Più nel dettaglio, come è nata la collaborazione con la scuola di management CIMBA Italy? Quali erano gli obiettivi e a cosa ha portato?

«In linea generale, la collaborazione con Cimba è nata dall’esigenza di confrontarci, rispetto al nostro piano di sostenibilità, con altre realtà importanti e quindi di avere un benchmark da un’entità esterna. L’obiettivo principale era infatti quello di capire come migliorare il nostro progetto e raggiungere i target che ci siamo prefissati per il 2025-2026 soprattutto in termini di gender gap e differenza salariale, ma non solo».

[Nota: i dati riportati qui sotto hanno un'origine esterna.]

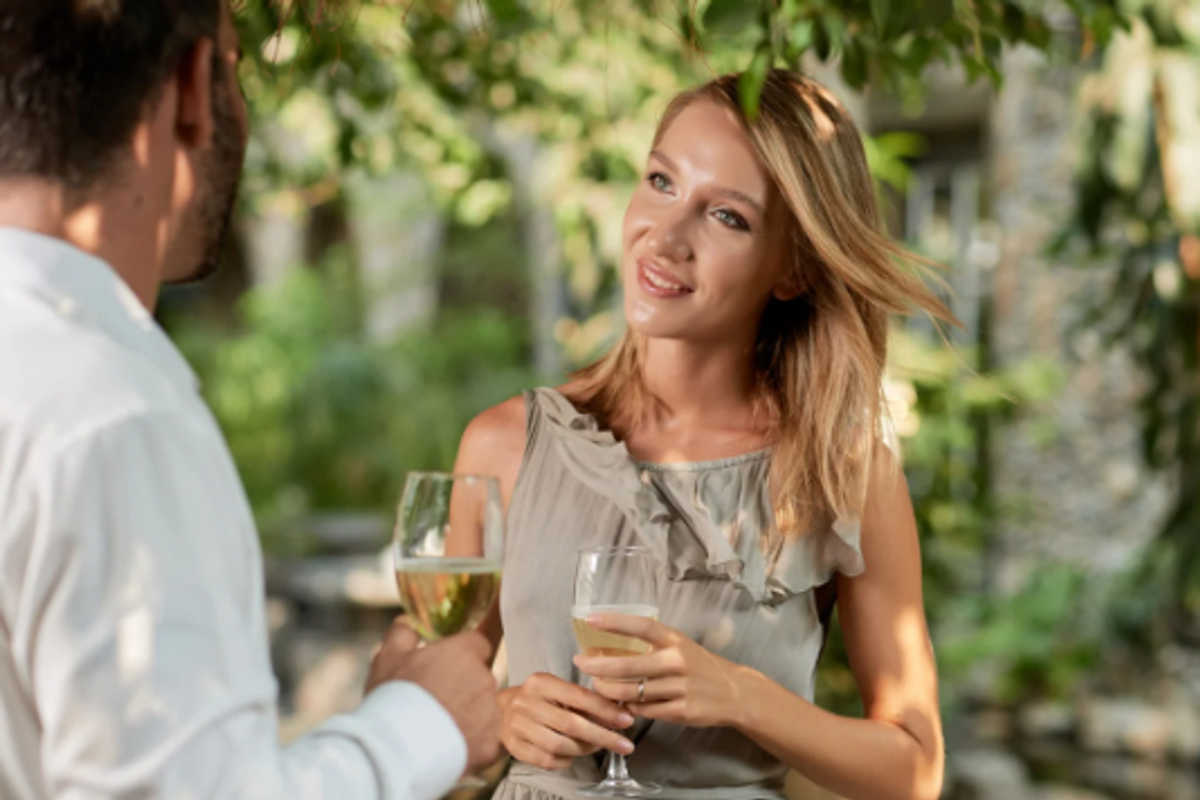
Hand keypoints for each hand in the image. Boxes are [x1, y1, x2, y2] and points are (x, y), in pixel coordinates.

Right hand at [366, 620, 501, 774]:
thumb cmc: (393, 699)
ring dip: (470, 715)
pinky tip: (451, 746)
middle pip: (481, 678)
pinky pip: (488, 739)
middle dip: (464, 687)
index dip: (462, 656)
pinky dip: (474, 742)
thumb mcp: (388, 657)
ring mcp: (490, 712)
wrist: (397, 749)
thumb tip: (407, 624)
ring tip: (440, 728)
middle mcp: (484, 679)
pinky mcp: (491, 744)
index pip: (478, 645)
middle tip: (436, 702)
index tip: (446, 668)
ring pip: (485, 709)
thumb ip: (402, 634)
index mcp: (464, 653)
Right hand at [500, 671, 635, 770]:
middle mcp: (526, 702)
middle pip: (572, 724)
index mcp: (540, 682)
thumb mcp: (558, 691)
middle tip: (624, 745)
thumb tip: (617, 715)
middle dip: (603, 736)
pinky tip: (572, 754)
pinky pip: (548, 761)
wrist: (500, 711)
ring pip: (560, 746)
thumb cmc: (539, 700)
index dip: (605, 710)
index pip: (579, 696)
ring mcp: (517, 726)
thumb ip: (584, 701)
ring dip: (585, 749)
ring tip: (597, 746)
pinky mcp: (514, 746)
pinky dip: (566, 760)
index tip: (627, 721)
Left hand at [573, 613, 747, 728]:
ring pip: (631, 692)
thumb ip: (652, 645)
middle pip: (628, 666)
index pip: (641, 626)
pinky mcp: (681, 711)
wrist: (736, 693)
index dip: (615, 622)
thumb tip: (611, 646)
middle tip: (580, 663)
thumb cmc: (700, 666)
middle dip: (598, 666)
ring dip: (608, 690)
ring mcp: (679, 688)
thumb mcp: (681, 646)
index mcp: (675, 640)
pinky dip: (628, 708)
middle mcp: (677, 662)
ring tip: (597, 686)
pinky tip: (622, 703)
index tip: (591, 620)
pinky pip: (644, 711)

In particolare, cos’è e come funziona il Women Network?

«Per questo progetto – nato dal confronto con Cimba e che ho potuto sperimentare anche durante le mie precedenti esperienze, in particolare in General Electric – abbiamo voluto mettere a disposizione delle nostre dipendenti la possibilità, su base volontaria, di riunirsi a livello internazionale, per discutere di diversi temi, a partire da quelli legati all’equità. L’idea è anche che all’interno di un network di questo tipo, le partecipanti, sempre in maniera indipendente, possano sentirsi stimolate a elaborare e quindi presentare proposte per nuovi progetti sulle tematiche DEI, e non solo».

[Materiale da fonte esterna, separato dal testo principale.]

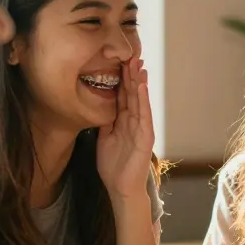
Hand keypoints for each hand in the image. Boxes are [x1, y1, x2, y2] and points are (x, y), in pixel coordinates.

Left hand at [96, 57, 155, 199]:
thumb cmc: (113, 167)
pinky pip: (144, 115)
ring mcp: (141, 129)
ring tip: (138, 65)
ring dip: (139, 83)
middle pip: (133, 95)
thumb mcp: (104, 139)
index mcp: (124, 122)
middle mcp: (134, 122)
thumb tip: (99, 106)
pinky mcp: (145, 138)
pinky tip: (141, 87)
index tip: (119, 62)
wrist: (120, 188)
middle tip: (131, 55)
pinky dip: (143, 100)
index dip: (122, 80)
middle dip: (132, 76)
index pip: (123, 96)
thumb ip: (105, 122)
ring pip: (140, 101)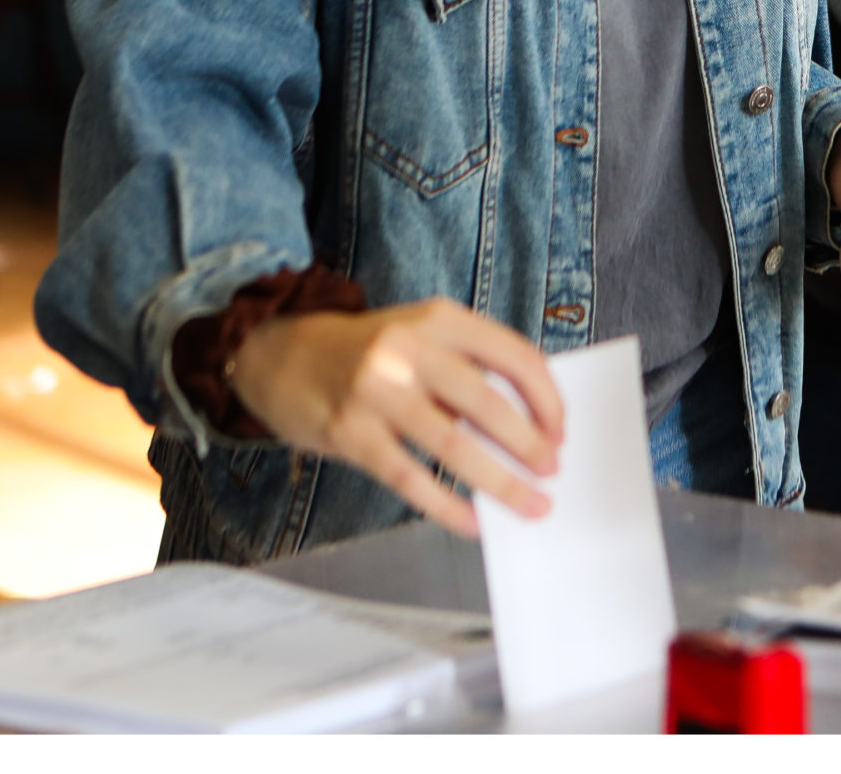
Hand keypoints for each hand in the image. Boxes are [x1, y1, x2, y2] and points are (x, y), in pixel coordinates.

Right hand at [227, 297, 564, 537]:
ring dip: (500, 481)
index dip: (546, 398)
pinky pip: (410, 478)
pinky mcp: (350, 433)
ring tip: (530, 504)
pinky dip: (447, 506)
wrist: (279, 355)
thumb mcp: (421, 335)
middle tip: (552, 473)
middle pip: (487, 403)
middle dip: (530, 445)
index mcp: (438, 318)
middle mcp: (408, 348)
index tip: (562, 430)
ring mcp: (376, 391)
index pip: (513, 355)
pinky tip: (472, 523)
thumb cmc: (366, 352)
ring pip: (453, 445)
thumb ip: (468, 367)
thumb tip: (531, 424)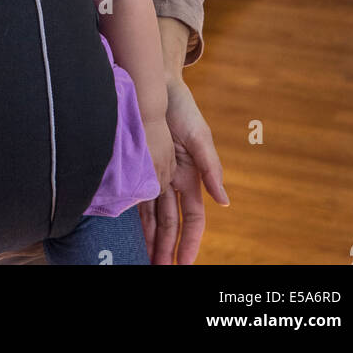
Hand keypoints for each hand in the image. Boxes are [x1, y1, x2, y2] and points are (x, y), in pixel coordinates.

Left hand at [138, 75, 228, 264]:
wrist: (155, 83)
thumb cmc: (183, 108)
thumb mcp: (200, 137)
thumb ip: (211, 168)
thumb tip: (224, 202)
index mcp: (193, 177)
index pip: (193, 219)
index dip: (190, 241)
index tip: (184, 263)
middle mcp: (174, 180)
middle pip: (171, 222)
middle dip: (167, 247)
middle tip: (158, 269)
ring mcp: (157, 174)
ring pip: (153, 214)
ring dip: (150, 237)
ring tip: (144, 259)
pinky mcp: (140, 165)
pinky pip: (137, 196)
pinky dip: (135, 214)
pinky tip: (128, 230)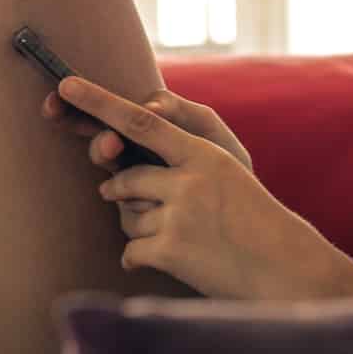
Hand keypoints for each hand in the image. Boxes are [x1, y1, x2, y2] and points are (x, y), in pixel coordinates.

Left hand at [52, 75, 331, 298]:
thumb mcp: (227, 171)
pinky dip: (140, 259)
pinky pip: (130, 251)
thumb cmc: (251, 217)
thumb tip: (122, 158)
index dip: (100, 102)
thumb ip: (179, 155)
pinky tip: (171, 261)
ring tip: (180, 237)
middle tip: (143, 201)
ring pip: (126, 217)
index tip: (66, 85)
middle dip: (123, 191)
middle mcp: (189, 179)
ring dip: (141, 229)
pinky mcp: (171, 251)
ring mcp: (179, 215)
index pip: (142, 120)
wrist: (285, 268)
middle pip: (126, 177)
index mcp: (204, 153)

Qual è invece il ruolo degli DEI Ambassador?

«Gli DEI Ambassador sono persone – a oggi una quarantina – che, sempre in maniera indipendente e su base volontaria, si fanno promotrici di iniziative con l’obiettivo di sensibilizzare gli altri colleghi sulla diversità in azienda. Si tratta di uno dei progetti che, insieme al training e ad altre attività aziendali, vanno nella direzione di una maggiore consapevolezza rispetto ai principi di equità, diversità e inclusione all’interno dell’organizzazione».

 A questo proposito, qual è, secondo lei, il ruolo delle aziende nello sviluppo e diffusione di una cultura basata su diversità, equità e inclusione?

«Prima di tutto è importante, sempre con il supporto di HR, coinvolgere il top management. Noi prevediamo già da diversi anni corsi di formazione e iniziative specifiche per i manager, lavorando con alcune associazioni a livello nazionale e ora anche internazionale. Non bisogna poi dimenticare che il percorso verso una cultura aziendale inclusiva è piuttosto lungo e non si può compiere dall’oggi al domani. In quest’ottica, stiamo promuovendo anche alcune iniziative di mentoring e coaching da parte di senior manager rivolte ai colleghi».

 Dal suo punto di vista, qual è la situazione in Italia rispetto allo scenario internazionale?

«Come dicevo prima, lavorando all’estero negli Stati Uniti, ma anche in Brasile, in Australia e in Medio Oriente, ho potuto immergermi in prima persona in culture differenti. Osservando la situazione in Italia, è indubbio che di recente ci sia più attenzione su temi come quelli di diversità, equità e inclusione, ma anche che, forse per motivi culturali o per mancanza d’iniziativa, ci sia ancora molto da fare. Anche per questo motivo, noi abbiamo cominciato ad assumere persone di diverse nazionalità a tutti i livelli. Secondo me è arrivato il momento di agire, e anche le aziende italiane devono fare in modo di attrarre i talenti che provengono da altri Paesi, dando a tutti la possibilità di crescere, anche nell’interesse delle aziende stesse. I giovani sono una vera risorsa per le organizzazioni, che devono imparare ad attrarli anche migliorando in termini di equità e inclusione. E aggiungo che un’altra sfida a cui le aziende sono chiamate oggi è quella di andare incontro a un numero sempre maggiore di generazioni che lavorano gomito a gomito, a volte anche con differenze di età notevoli, e quindi con esigenze e sensibilità diverse».